Dear Paul,
Thanks for your help.
So this is where I am now
Some of my jobs run correctly, i.e. my program reads a big file containing some data and then performs some operations on this data.
Some of my jobs crash, very certainly for memory configuration reasons.
Details
What I did then is to reduce a bit all the values I am using for the memory configuration, so I did this:
export GASNET_MAX_SEGSIZE=53000MB //I tried many value here...does not seem to be the source of the problem. When in doubt I use 3000MB as a value for this variable.
export UPCXX_SEGMENT_MB=2000
export GASNET_PHYSMEM_MAX=54GB
GASNET_PHYSMEM_NOPROBE=1
mpirun -n 32 upcxxProgram/upcxxSpmv ../dataset/D90MPI3Dheart.57 100
And everything runs perfectly...but this is unsatisfying because clearly I am far from being able to use the available physical memory.
UPCXX_SEGMENT_MB seems to be the source of the problems:
When I use a value equal or inferior to 2000MB everything works fine.
But, I am using 16 cores per node.
Each node has 64GB of RAM.
If I can use "only" 85% of this amount of RAM: 54GB then each thread/process should be able to use around 3300MB of RAM.
Now, I did my test using interactive login, using 2 nodes.
So in theory I have 64GBx2 of RAM available. Or 108GB (2x54GB) in practice.
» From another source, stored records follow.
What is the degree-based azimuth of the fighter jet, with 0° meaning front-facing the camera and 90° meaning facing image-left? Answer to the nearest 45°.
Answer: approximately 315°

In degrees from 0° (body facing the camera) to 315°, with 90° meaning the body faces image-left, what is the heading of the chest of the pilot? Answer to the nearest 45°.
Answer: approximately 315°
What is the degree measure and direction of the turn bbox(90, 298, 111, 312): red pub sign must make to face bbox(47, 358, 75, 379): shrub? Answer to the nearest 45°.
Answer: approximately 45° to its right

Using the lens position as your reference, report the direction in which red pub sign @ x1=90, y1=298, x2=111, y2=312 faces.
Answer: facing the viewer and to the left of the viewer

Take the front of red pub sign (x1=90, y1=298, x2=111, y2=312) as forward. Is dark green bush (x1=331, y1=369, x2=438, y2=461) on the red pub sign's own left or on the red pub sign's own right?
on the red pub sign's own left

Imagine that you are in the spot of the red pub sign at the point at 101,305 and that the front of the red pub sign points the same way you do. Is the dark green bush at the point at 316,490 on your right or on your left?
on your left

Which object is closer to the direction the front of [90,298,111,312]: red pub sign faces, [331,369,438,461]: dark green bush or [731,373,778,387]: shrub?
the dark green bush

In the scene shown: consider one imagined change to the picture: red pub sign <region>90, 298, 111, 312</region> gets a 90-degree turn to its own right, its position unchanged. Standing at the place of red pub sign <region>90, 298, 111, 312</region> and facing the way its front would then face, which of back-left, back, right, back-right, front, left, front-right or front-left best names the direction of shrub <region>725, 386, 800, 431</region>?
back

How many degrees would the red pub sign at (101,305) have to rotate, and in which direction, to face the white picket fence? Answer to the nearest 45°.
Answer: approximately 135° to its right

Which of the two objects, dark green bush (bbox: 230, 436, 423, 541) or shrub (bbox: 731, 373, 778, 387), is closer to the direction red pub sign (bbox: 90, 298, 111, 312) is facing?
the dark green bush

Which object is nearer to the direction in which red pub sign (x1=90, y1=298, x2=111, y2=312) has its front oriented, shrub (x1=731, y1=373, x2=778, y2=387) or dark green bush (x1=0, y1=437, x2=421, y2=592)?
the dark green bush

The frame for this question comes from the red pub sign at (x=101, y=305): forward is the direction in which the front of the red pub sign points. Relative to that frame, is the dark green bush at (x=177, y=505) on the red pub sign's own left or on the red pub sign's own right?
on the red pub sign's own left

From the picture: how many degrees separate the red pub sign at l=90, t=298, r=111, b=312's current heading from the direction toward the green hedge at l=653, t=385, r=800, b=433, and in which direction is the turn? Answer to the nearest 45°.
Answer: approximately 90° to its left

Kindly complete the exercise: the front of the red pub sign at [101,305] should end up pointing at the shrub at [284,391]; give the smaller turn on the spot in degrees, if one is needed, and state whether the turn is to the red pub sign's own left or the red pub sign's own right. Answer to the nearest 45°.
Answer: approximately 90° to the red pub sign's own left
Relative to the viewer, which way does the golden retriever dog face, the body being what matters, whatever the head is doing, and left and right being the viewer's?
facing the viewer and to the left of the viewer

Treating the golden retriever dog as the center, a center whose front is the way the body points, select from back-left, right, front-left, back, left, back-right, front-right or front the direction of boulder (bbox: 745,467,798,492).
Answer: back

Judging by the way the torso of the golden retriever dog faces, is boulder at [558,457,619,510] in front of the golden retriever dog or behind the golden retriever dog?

So having 2000MB of RAM per thread is far from 108GB.
For info:
The CPU on the super computer I am using have Hyper-Threading capability, but this is supposed to be disabled on compute nodes.
So I checked carefully that the node where I am launching mpirun -n 32, runs "only" 16 threads (i.e. the other 16 threads, must be on the other node that I cannot "see" in the interactive login)
My question:
What is your advice to solve this memory configuration issue?